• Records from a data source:
****************************************

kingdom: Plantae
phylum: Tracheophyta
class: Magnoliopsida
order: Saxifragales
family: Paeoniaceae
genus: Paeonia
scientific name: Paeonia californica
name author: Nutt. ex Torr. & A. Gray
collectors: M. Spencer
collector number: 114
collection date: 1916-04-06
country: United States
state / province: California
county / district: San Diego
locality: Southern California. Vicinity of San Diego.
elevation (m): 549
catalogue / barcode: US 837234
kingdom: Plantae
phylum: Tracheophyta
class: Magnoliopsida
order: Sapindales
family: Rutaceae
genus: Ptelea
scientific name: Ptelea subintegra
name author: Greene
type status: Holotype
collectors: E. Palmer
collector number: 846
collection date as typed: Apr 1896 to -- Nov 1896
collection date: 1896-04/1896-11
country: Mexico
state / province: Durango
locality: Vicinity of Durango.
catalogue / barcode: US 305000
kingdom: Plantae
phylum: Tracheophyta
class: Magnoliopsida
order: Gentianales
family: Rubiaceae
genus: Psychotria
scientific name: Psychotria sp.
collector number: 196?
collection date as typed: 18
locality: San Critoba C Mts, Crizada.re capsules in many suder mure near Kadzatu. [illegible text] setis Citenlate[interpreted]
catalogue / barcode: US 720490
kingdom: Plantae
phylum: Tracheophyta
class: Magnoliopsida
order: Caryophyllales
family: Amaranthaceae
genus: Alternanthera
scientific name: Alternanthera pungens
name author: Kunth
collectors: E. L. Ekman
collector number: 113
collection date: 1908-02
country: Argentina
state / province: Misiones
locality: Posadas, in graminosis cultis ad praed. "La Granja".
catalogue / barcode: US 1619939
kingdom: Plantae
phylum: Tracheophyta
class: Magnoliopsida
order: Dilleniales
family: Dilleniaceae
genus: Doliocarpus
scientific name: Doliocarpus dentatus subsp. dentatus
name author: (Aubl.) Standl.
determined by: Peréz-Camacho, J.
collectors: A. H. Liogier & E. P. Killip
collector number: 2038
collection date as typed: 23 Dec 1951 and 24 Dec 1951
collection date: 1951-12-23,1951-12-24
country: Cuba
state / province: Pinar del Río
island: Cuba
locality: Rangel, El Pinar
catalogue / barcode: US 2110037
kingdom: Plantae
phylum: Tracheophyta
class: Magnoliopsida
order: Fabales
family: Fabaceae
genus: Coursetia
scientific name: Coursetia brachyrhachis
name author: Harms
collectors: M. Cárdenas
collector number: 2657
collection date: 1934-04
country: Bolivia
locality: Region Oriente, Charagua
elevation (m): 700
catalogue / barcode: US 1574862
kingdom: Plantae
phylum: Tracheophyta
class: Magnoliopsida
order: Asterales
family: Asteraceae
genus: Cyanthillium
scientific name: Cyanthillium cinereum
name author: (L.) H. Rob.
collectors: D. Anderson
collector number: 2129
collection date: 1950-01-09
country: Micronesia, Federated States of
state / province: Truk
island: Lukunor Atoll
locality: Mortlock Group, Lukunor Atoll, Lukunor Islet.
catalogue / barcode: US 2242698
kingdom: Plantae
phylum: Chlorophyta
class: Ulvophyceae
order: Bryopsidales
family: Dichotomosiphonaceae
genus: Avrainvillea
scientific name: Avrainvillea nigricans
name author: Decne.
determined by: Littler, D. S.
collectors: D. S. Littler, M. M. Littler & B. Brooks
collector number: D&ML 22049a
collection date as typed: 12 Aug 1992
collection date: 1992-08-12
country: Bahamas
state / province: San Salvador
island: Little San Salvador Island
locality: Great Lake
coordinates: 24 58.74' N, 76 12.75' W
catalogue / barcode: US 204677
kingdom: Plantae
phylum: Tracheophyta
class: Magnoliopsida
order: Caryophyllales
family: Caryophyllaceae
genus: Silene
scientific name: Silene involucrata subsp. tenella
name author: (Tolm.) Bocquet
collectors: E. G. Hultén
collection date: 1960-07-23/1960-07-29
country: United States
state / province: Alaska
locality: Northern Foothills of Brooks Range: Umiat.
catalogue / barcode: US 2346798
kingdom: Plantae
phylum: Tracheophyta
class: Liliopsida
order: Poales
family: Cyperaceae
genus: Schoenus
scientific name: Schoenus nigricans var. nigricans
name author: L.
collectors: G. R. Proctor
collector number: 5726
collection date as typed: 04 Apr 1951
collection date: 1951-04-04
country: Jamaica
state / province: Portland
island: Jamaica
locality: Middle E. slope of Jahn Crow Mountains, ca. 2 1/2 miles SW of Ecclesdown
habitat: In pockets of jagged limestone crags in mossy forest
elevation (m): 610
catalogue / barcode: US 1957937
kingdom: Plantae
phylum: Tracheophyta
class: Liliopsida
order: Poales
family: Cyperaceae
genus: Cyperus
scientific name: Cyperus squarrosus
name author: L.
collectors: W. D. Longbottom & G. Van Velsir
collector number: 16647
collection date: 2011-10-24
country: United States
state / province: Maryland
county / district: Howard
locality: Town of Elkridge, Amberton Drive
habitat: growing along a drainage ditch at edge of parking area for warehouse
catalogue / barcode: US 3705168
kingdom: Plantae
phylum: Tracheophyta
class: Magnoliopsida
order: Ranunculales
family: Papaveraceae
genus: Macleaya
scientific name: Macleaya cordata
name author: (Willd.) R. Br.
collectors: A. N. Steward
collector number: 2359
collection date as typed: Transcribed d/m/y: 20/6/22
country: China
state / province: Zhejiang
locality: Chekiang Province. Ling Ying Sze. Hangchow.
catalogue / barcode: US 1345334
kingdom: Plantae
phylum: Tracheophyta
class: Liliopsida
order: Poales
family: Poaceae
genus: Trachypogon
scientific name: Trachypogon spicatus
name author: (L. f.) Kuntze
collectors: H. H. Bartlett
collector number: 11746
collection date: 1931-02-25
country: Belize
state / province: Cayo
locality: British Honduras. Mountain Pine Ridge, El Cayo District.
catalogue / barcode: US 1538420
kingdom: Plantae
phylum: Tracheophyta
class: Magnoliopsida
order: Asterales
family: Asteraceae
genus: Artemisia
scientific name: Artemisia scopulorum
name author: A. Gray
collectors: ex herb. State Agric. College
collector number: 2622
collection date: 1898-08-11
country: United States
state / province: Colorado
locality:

****************************************

• AIM OF THE EXERCISE: Rewrite all the rows above as one numbered list, one line per item, and leave out any blank lines.

• FINAL RESULT:
1. kingdom: Plantae
2. phylum: Tracheophyta
3. class: Magnoliopsida
4. order: Saxifragales
5. family: Paeoniaceae
6. genus: Paeonia
7. scientific name: Paeonia californica
8. name author: Nutt. ex Torr. & A. Gray
9. collectors: M. Spencer
10. collector number: 114
11. collection date: 1916-04-06
12. country: United States
13. state / province: California
14. county / district: San Diego
15. locality: Southern California. Vicinity of San Diego.
16. elevation (m): 549
17. catalogue / barcode: US 837234
18. kingdom: Plantae
19. phylum: Tracheophyta
20. class: Magnoliopsida
21. order: Sapindales
22. family: Rutaceae
23. genus: Ptelea
24. scientific name: Ptelea subintegra
25. name author: Greene
26. type status: Holotype
27. collectors: E. Palmer
28. collector number: 846
29. collection date as typed: Apr 1896 to -- Nov 1896
30. collection date: 1896-04/1896-11
31. country: Mexico
32. state / province: Durango
33. locality: Vicinity of Durango.
34. catalogue / barcode: US 305000
35. kingdom: Plantae
36. phylum: Tracheophyta
37. class: Magnoliopsida
38. order: Gentianales
39. family: Rubiaceae
40. genus: Psychotria
41. scientific name: Psychotria sp.
42. collector number: 196?
43. collection date as typed: 18
44. locality: San Critoba C Mts, Crizada.re capsules in many suder mure near Kadzatu. [illegible text] setis Citenlate[interpreted]
45. catalogue / barcode: US 720490
46. kingdom: Plantae
47. phylum: Tracheophyta
48. class: Magnoliopsida
49. order: Caryophyllales
50. family: Amaranthaceae
51. genus: Alternanthera
52. scientific name: Alternanthera pungens
53. name author: Kunth
54. collectors: E. L. Ekman
55. collector number: 113
56. collection date: 1908-02
57. country: Argentina
58. state / province: Misiones
59. locality: Posadas, in graminosis cultis ad praed. "La Granja".
60. catalogue / barcode: US 1619939
61. kingdom: Plantae
62. phylum: Tracheophyta
63. class: Magnoliopsida
64. order: Dilleniales
65. family: Dilleniaceae
66. genus: Doliocarpus
67. scientific name: Doliocarpus dentatus subsp. dentatus
68. name author: (Aubl.) Standl.
69. determined by: Peréz-Camacho, J.
70. collectors: A. H. Liogier & E. P. Killip
71. collector number: 2038
72. collection date as typed: 23 Dec 1951 and 24 Dec 1951
73. collection date: 1951-12-23,1951-12-24
74. country: Cuba
75. state / province: Pinar del Río
76. island: Cuba
77. locality: Rangel, El Pinar
78. catalogue / barcode: US 2110037
79. kingdom: Plantae
80. phylum: Tracheophyta
81. class: Magnoliopsida
82. order: Fabales
83. family: Fabaceae
84. genus: Coursetia
85. scientific name: Coursetia brachyrhachis
86. name author: Harms
87. collectors: M. Cárdenas
88. collector number: 2657
89. collection date: 1934-04
90. country: Bolivia
91. locality: Region Oriente, Charagua
92. elevation (m): 700
93. catalogue / barcode: US 1574862
94. kingdom: Plantae
95. phylum: Tracheophyta
96. class: Magnoliopsida
97. order: Asterales
98. family: Asteraceae
99. genus: Cyanthillium
100. scientific name: Cyanthillium cinereum
101. name author: (L.) H. Rob.
102. collectors: D. Anderson
103. collector number: 2129
104. collection date: 1950-01-09
105. country: Micronesia, Federated States of
106. state / province: Truk
107. island: Lukunor Atoll
108. locality: Mortlock Group, Lukunor Atoll, Lukunor Islet.
109. catalogue / barcode: US 2242698
110. kingdom: Plantae
111. phylum: Chlorophyta
112. class: Ulvophyceae
113. order: Bryopsidales
114. family: Dichotomosiphonaceae
115. genus: Avrainvillea
116. scientific name: Avrainvillea nigricans
117. name author: Decne.
118. determined by: Littler, D. S.
119. collectors: D. S. Littler, M. M. Littler & B. Brooks
120. collector number: D&ML 22049a
121. collection date as typed: 12 Aug 1992
122. collection date: 1992-08-12
123. country: Bahamas
124. state / province: San Salvador
125. island: Little San Salvador Island
126. locality: Great Lake
127. coordinates: 24 58.74' N, 76 12.75' W
128. catalogue / barcode: US 204677
129. kingdom: Plantae
130. phylum: Tracheophyta
131. class: Magnoliopsida
132. order: Caryophyllales
133. family: Caryophyllaceae
134. genus: Silene
135. scientific name: Silene involucrata subsp. tenella
136. name author: (Tolm.) Bocquet
137. collectors: E. G. Hultén
138. collection date: 1960-07-23/1960-07-29
139. country: United States
140. state / province: Alaska
141. locality: Northern Foothills of Brooks Range: Umiat.
142. catalogue / barcode: US 2346798
143. kingdom: Plantae
144. phylum: Tracheophyta
145. class: Liliopsida
146. order: Poales
147. family: Cyperaceae
148. genus: Schoenus
149. scientific name: Schoenus nigricans var. nigricans
150. name author: L.
151. collectors: G. R. Proctor
152. collector number: 5726
153. collection date as typed: 04 Apr 1951
154. collection date: 1951-04-04
155. country: Jamaica
156. state / province: Portland
157. island: Jamaica
158. locality: Middle E. slope of Jahn Crow Mountains, ca. 2 1/2 miles SW of Ecclesdown
159. habitat: In pockets of jagged limestone crags in mossy forest
160. elevation (m): 610
161. catalogue / barcode: US 1957937
162. kingdom: Plantae
163. phylum: Tracheophyta
164. class: Liliopsida
165. order: Poales
166. family: Cyperaceae
167. genus: Cyperus
168. scientific name: Cyperus squarrosus
169. name author: L.
170. collectors: W. D. Longbottom & G. Van Velsir
171. collector number: 16647
172. collection date: 2011-10-24
173. country: United States
174. state / province: Maryland
175. county / district: Howard
176. locality: Town of Elkridge, Amberton Drive
177. habitat: growing along a drainage ditch at edge of parking area for warehouse
178. catalogue / barcode: US 3705168
179. kingdom: Plantae
180. phylum: Tracheophyta
181. class: Magnoliopsida
182. order: Ranunculales
183. family: Papaveraceae
184. genus: Macleaya
185. scientific name: Macleaya cordata
186. name author: (Willd.) R. Br.
187. collectors: A. N. Steward
188. collector number: 2359
189. collection date as typed: Transcribed d/m/y: 20/6/22
190. country: China
191. state / province: Zhejiang
192. locality: Chekiang Province. Ling Ying Sze. Hangchow.
193. catalogue / barcode: US 1345334
194. kingdom: Plantae
195. phylum: Tracheophyta
196. class: Liliopsida
197. order: Poales
198. family: Poaceae
199. genus: Trachypogon
200. scientific name: Trachypogon spicatus
201. name author: (L. f.) Kuntze
202. collectors: H. H. Bartlett
203. collector number: 11746
204. collection date: 1931-02-25
205. country: Belize
206. state / province: Cayo
207. locality: British Honduras. Mountain Pine Ridge, El Cayo District.
208. catalogue / barcode: US 1538420
209. kingdom: Plantae
210. phylum: Tracheophyta
211. class: Magnoliopsida
212. order: Asterales
213. family: Asteraceae
214. genus: Artemisia
215. scientific name: Artemisia scopulorum
216. name author: A. Gray
217. collectors: ex herb. State Agric. College
218. collector number: 2622
219. collection date: 1898-08-11
220. country: United States
221. state / province: Colorado
222. locality:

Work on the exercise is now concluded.